■ Supplied entries:
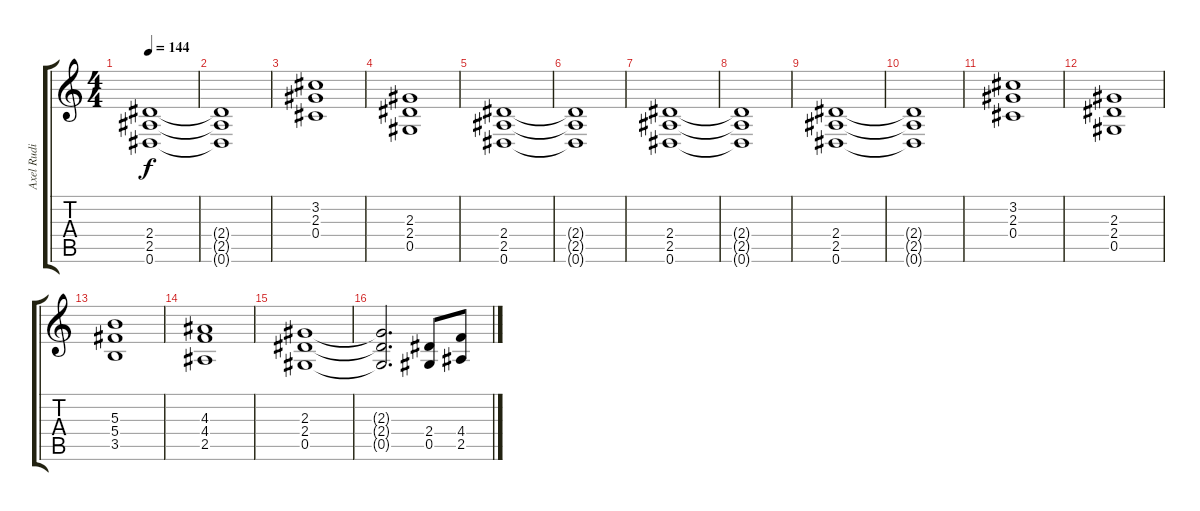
\track ("Axel Rudi Pell" "Axel Rudi ") {instrument distortionguitar}
\staff {score tabs}
\tuning (Eb4 Bb3 Gb3 Db3 Ab2 Eb2) {hide}
\ts (4 4)
\tempo 144
\clef g2
\ks c
(2.4 2.5 0.6).1{dy f} |
(2.4{t} 2.5{t} 0.6{t}).1 |
(3.2 2.3 0.4).1 |
(2.3 2.4 0.5).1 |
(2.4 2.5 0.6).1{volume 10} |
(2.4{t} 2.5{t} 0.6{t}).1 |
(2.4 2.5 0.6).1 |
(2.4{t} 2.5{t} 0.6{t}).1 |
(2.4 2.5 0.6).1 |
(2.4{t} 2.5{t} 0.6{t}).1 |
(3.2 2.3 0.4).1 |
(2.3 2.4 0.5).1 |
(5.3 5.4 3.5).1 |
(4.3 4.4 2.5).1 |
(2.3 2.4 0.5).1 |
(2.3{t} 2.4{t} 0.5{t}).2{d} (2.4 0.5).8 (4.4 2.5).8
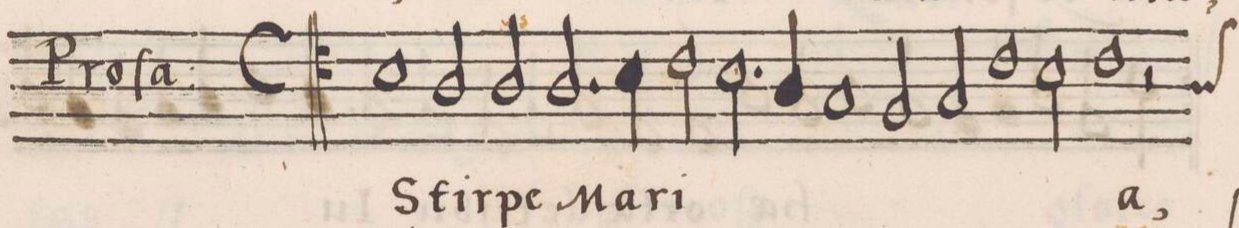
**kern	**text
*I"ALTVS	*
*clefC4	*
*k[]	*
*met(c)	*
*M2/1	*
1B	Stir-
2A/	.
2A/	-pe
=2	=2
2.A/	Ma-
4B\	.
2c\	-ri-
2.B\	.
=3	=3
4A/	.
1G	.
2F/	.
=4	=4
2G/	.
1c	.
2B\	.
=5	=5
*custos:A	*
1c	-a,
2r	.
*-	*-
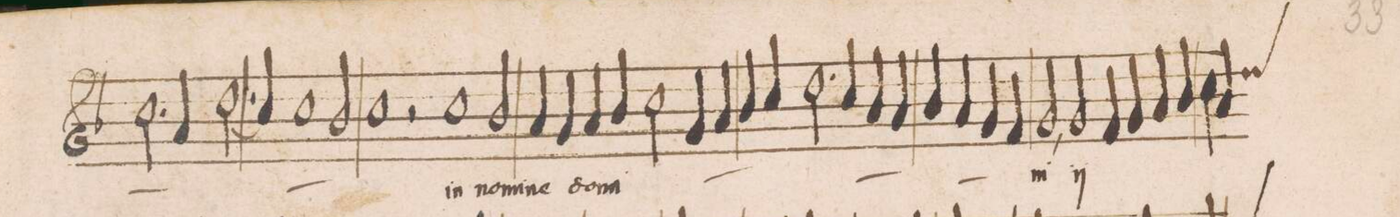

■ What is being asked: Reproduce the records with "144" swapped for "120" and everything else unchanged, leaving out the pictures.

■ Written response:
\track ("Axel Rudi Pell" "Axel Rudi ") {instrument distortionguitar}
\staff {score tabs}
\tuning (Eb4 Bb3 Gb3 Db3 Ab2 Eb2) {hide}
\ts (4 4)
\tempo 120
\clef g2
\ks c
(2.4 2.5 0.6).1{dy f} |
(2.4{t} 2.5{t} 0.6{t}).1 |
(3.2 2.3 0.4).1 |
(2.3 2.4 0.5).1 |
(2.4 2.5 0.6).1{volume 10} |
(2.4{t} 2.5{t} 0.6{t}).1 |
(2.4 2.5 0.6).1 |
(2.4{t} 2.5{t} 0.6{t}).1 |
(2.4 2.5 0.6).1 |
(2.4{t} 2.5{t} 0.6{t}).1 |
(3.2 2.3 0.4).1 |
(2.3 2.4 0.5).1 |
(5.3 5.4 3.5).1 |
(4.3 4.4 2.5).1 |
(2.3 2.4 0.5).1 |
(2.3{t} 2.4{t} 0.5{t}).2{d} (2.4 0.5).8 (4.4 2.5).8
**kern	**text
*I"ALTVS	*
*clefC4	*
*k[]	*
*met(c)	*
*M2/1	*
1B	Stir-
2A/	.
2A/	-pe
=2	=2
2.A/	Ma-
4B\	.
2c\	-ri-
2.B\	.
=3	=3
4A/	.
1G	.
2F/	.
=4	=4
2G/	.
1c	.
2B\	.
=5	=5
*custos:A	*
1c	-a,
2r	.
*-	*-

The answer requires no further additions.